Page 1 of 2

Records missing in the sequential file

Posted: Wed Nov 24, 2010 12:43 am
by kamesh
Hello Everyone,

I am trying to write two sets of data containg 5 records each to the same sequential file in an APPEND mode after the tranformations in a parallel job. But, my sequential file contains only 5 records after the job runs even though log shows that 5 records are consumed by each of the seq file stages. I also tried changing the job to run in single node configuration and changed all the stages execution mode to sequential without any success.
As far as I can understand this may be due to write lock of the sequential file which gets released only on completion of the job.

Please note that this scenario work perfectly in a server job when we use hashed file stage.

Code: Select all

Row generator -> Transformer -> Transformer 
                        |             |
                        v             v
                     Seq File     Seq File

Re: Records missing in the sequential file

Posted: Wed Nov 24, 2010 12:50 am
by kamesh
Ray,
I was able to get the expected result by adding the APT_EXECUTION_MODE=One process and APT_DISABLE_COMBINATION=TRUE but this would take any medium complex job to run forver. Please advice the alternatives.

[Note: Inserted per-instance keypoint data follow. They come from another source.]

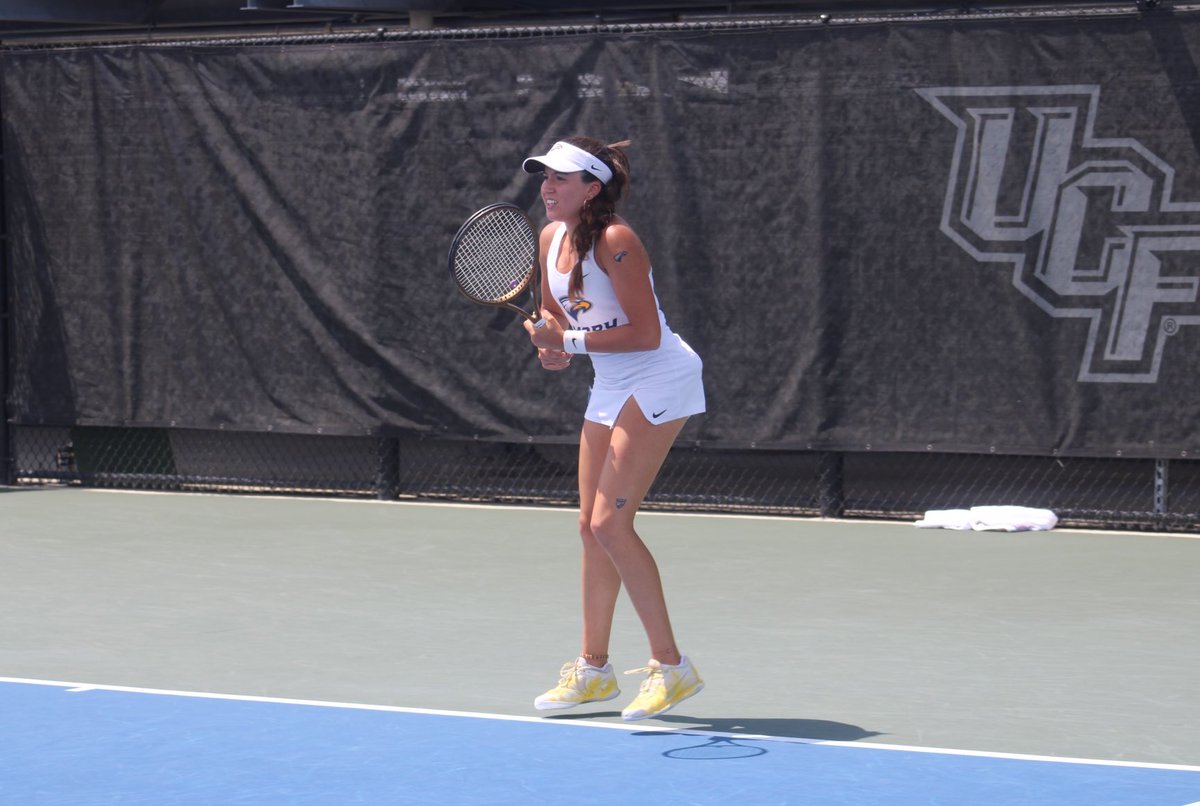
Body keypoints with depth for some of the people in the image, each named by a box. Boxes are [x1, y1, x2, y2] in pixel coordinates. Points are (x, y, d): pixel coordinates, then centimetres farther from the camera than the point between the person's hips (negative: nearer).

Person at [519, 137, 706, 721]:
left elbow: (646, 334, -23)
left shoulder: (615, 241, -21)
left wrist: (572, 341, -24)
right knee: (592, 526, 10)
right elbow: (555, 312, 19)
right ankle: (594, 669, 21)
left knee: (610, 524, -15)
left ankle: (671, 668, -8)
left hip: (659, 382, -9)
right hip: (610, 387, 9)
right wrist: (552, 347, -2)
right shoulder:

Re: Records missing in the sequential file

Posted: Wed Nov 24, 2010 2:46 am
by Sreenivasulu
Hi Kamesh,
I think the job should work like it did in 'server' job when put in 'sequential mode'.
Pls try again and confirm

Regards
Sreeni

Posted: Wed Nov 24, 2010 3:25 am
by ArndW
Sequential files are 1 writer - N readers. You cannot have two processes write to the sequential file at the same time. When you do that, the process the closes the sequential file last will overwrite the other processes' information.
This has nothing to do with server or PX technologies but is fundamental to how sequential files operate.

Posted: Wed Nov 24, 2010 6:58 am
by chulett
Note that the Server job used hashed files for the target, not sequential files, a detail that makes all of the difference in the world. The former is a database table, the latter... not so much. As Arnd noted, sequential media does not support multiple writer processes, regardless of the tool used.

It may seem like it is working, but it really isn't.

Posted: Wed Nov 24, 2010 11:11 pm
by kamesh
That clarifies the missing records, thank you Arnd & Chulett!!! But, now the question is what should I use to mimic hash file behavior in parallel jobs provided my requirement remains same? I tried using dataset but that is not allowed as well.

I can think of using server shared container if and only if I don't find any other alternatives.

Posted: Wed Nov 24, 2010 11:49 pm
by ray.wurlod
Any database table. Or, as you note, a server shared container writing to a hashed file.

Posted: Thu Nov 25, 2010 12:26 am
by kamesh
Thanks Ray! I could get the expected result using the external target stage specific program in the required format (awk '{print}' >> /tmp/datafile).

Would this be an issue?

Posted: Thu Nov 25, 2010 12:29 am
by ray.wurlod
Yes, the same issue as with the Sequential File stage - only one writer for each file. Another solution would be to write to separate files then cat them together in an after-job subroutine running ExecSH.

Posted: Thu Nov 25, 2010 1:44 am
by kamesh
But I am able to get all the records in the file using the External Target Stage. I think it may be due to the fact that a separate unix process redirects the data to a file in external target stage.

Posted: Thu Nov 25, 2010 2:03 am
by ray.wurlod
Or you might just be lucky with the timing.

Posted: Thu Nov 25, 2010 7:55 am
by chulett
Which is what I meant by "seems" to work. Timing, especially with small volumes, can make it look like it is working but it won't 100% of the time.

Re: Records missing in the sequential file

Posted: Fri Dec 03, 2010 9:40 am
by tminelgin
Why not funnel each link together and then write them?

Re: Records missing in the sequential file

Posted: Wed Dec 29, 2010 5:34 am
by kamesh
tminelgin wrote:Why not funnel each link together and then write them?
I can't use funnel because the transformer and seq file are put up in a parallel shared container which is used couple of times in a single parallel job.

Re: Records missing in the sequential file

Posted: Sun Jan 02, 2011 1:41 am
by jwiles
kamesh wrote:I can't use funnel because the transformer and seq file are put up in a parallel shared container which is used couple of times in a single parallel job.
Instead of writing to the sequential file within the shared container, send the rows to the container's output, then funnel those outputs from the multiple containers in the job into a single file. A second option would be to write to multiple files and cat them together in an After Job routine.